И две женщины, вышедшие из церкви незадолго до одиннадцати, нырнули под свод галереи; однако их внимание привлекла тень человека, шагающего через площадь в направлении Медиа-Луны.
– Смотрите, донья Фауста. Вроде как доктор Валенсиа, вам не кажется?
– Похож. Хотя глаза у меня настолько плохи, что и не признала бы его.
– Да вспомните, он всегда носит белые брюки и черный пиджак. Держу пари, в Медиа-Луне случилась какая-то беда. Глядите, как торопится, будто подстегивает его кто.
– Только бы и вправду ничего серьезного. Может, воротимся и скажем падре Рентериа, чтобы шел туда, не то умрет горемычная, не исповедавшись?
– И думать забудьте, Анхелес. Не приведи Господь!
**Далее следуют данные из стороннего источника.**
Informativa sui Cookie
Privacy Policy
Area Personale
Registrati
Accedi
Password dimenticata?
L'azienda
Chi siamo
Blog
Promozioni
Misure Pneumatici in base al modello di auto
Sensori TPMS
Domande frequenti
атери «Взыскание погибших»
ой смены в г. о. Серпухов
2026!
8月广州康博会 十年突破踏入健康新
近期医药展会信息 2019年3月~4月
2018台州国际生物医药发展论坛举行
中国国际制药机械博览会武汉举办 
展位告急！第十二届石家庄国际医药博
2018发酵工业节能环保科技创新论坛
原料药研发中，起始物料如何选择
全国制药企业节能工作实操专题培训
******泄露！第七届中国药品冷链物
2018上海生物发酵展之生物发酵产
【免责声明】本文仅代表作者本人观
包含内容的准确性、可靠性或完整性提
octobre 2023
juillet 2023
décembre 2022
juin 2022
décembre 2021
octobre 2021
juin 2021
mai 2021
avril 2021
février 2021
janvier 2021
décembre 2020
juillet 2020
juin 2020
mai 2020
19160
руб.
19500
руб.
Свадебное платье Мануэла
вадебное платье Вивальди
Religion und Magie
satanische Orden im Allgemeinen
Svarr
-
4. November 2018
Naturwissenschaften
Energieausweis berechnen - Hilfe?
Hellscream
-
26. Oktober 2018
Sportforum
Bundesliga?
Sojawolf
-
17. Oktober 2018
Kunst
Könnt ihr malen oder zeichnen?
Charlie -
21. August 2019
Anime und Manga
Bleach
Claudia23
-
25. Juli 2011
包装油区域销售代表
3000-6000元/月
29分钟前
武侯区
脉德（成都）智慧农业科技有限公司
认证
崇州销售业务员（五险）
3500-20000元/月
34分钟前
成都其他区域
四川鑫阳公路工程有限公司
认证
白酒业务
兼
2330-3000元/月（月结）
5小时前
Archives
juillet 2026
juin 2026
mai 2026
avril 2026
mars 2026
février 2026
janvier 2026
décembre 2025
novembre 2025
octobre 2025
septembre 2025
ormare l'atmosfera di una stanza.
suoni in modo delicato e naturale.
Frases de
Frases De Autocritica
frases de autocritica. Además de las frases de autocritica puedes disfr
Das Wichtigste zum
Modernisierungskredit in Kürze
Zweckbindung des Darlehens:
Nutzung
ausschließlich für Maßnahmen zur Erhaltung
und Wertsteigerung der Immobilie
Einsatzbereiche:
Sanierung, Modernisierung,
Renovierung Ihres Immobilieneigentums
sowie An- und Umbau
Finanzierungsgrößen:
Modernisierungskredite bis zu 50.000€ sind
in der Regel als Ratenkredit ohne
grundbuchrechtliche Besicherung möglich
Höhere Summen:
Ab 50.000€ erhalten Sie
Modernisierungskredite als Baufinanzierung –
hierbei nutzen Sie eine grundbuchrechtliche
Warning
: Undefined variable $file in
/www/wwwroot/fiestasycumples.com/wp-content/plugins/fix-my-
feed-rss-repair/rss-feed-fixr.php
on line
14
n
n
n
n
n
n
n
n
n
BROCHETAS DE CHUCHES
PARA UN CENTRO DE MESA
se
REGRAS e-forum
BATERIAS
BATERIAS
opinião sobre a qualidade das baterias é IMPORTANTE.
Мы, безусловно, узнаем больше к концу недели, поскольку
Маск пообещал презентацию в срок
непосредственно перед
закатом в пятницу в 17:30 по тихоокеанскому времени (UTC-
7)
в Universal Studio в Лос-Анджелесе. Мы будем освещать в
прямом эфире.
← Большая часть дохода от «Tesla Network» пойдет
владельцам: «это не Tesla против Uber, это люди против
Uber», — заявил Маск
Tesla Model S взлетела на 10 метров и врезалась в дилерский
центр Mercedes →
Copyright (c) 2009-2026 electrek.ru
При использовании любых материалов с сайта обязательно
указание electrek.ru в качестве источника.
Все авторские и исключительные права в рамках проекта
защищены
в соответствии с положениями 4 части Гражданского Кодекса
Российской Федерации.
После всего, что она натерпелась на этом свете, кто пожелает ей отойти в мир иной без отпущения грехов и потом вечно страдать? Хотя знающие люди говорят, что сумасшедшим исповедь ни к чему: они даже с грехом на душе невиновны. Один Бог ведает… Смотрите! Свет в окне снова горит. Хоть бы обошлось. Вообразите: мы столько трудов положили, чтобы церковь засияла к Рождеству; если в этом доме кто-нибудь умрет, все пойдет прахом. При такой-то власти дон Педро нам в два счета праздник расстроит.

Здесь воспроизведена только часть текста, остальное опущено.